This is why universal RFID systems need to be employed.
http://www.rfidjournal.com/article/articleprint/2955/-1/1/
At our institution we stagger specimen... A breast biopsy is never accessioned sequentially with another breast specimen. You do breast then GI then prostate then skin etc....
This is a pain in the arse for the accessioner but helps to prevent switching a sequential cancer case with a benign one. A mix up scenario is as follows: a third shift tech prelabels slides to save time. He/She cuts one paraffin block and picks it up the section on the next patients (prelabeled) slide. The slide is stained and ends up in front of a busy pathologist who does not have time to scrutinize every single slide at the level of proper labeling. An absolute disaster ... a correct diagnosis is made for the wrong patient.
I think there should be universal RFID that follows the specimen throughout its travels... This includes integration of bar coding with everything from the clinicians office through processing, cutting, staining, and slides.

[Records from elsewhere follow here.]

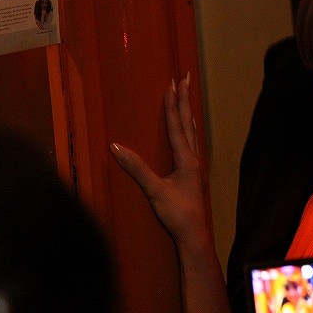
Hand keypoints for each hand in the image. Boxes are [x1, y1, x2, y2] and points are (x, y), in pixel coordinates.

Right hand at [110, 74, 210, 247]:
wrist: (194, 235)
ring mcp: (196, 166)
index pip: (176, 125)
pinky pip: (193, 144)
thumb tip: (116, 147)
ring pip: (192, 132)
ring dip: (188, 112)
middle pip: (188, 122)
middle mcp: (194, 158)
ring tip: (188, 97)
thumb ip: (136, 168)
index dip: (172, 104)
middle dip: (185, 99)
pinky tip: (190, 132)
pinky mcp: (194, 175)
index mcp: (186, 159)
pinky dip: (190, 130)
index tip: (171, 83)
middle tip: (186, 77)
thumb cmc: (176, 213)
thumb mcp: (154, 190)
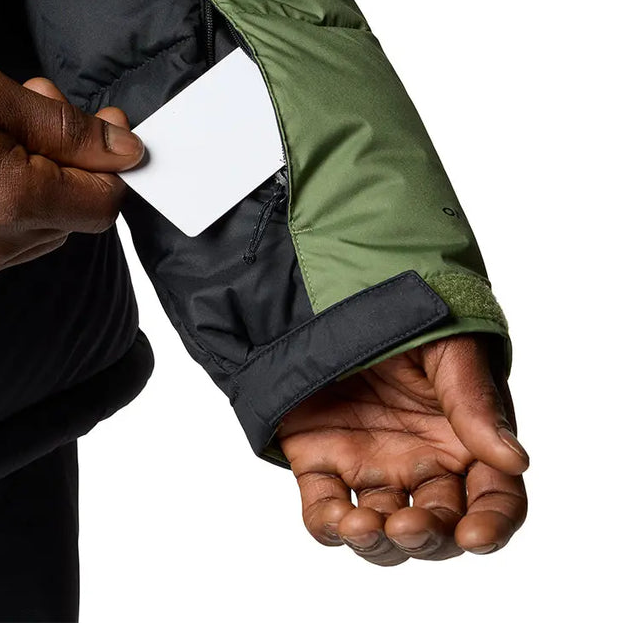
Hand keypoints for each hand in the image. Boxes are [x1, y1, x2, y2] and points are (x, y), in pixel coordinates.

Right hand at [0, 61, 141, 286]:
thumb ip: (67, 128)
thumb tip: (124, 150)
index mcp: (15, 200)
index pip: (103, 203)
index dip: (110, 164)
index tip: (104, 129)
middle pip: (72, 216)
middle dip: (68, 166)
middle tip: (34, 117)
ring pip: (38, 232)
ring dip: (37, 189)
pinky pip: (0, 247)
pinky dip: (3, 213)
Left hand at [276, 333, 527, 565]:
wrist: (343, 292)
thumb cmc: (412, 320)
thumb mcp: (449, 350)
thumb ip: (475, 404)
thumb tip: (515, 460)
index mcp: (465, 442)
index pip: (494, 501)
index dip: (491, 525)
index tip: (475, 536)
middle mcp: (421, 465)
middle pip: (438, 529)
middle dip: (427, 538)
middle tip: (407, 525)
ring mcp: (370, 467)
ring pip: (383, 533)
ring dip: (377, 544)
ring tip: (364, 526)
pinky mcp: (320, 461)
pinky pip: (325, 511)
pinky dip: (330, 527)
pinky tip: (337, 521)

A bar code and RFID system that will not let you even cut the paraffin block unless the numbers line up (with an activating scanner for the microtome). I also think this should all be linked to an intelligent history database that processes bits of pertinent history (preset by infromatics) about the patient so a barcode/RFID scan of the slide will bring up history, RADS, chemo, micro blah blah blah in an orderly way for the pathologist to read. Pathology processing, storing, and inventory of tissue in much more similar to a WALMART operations model than anything else in medicine.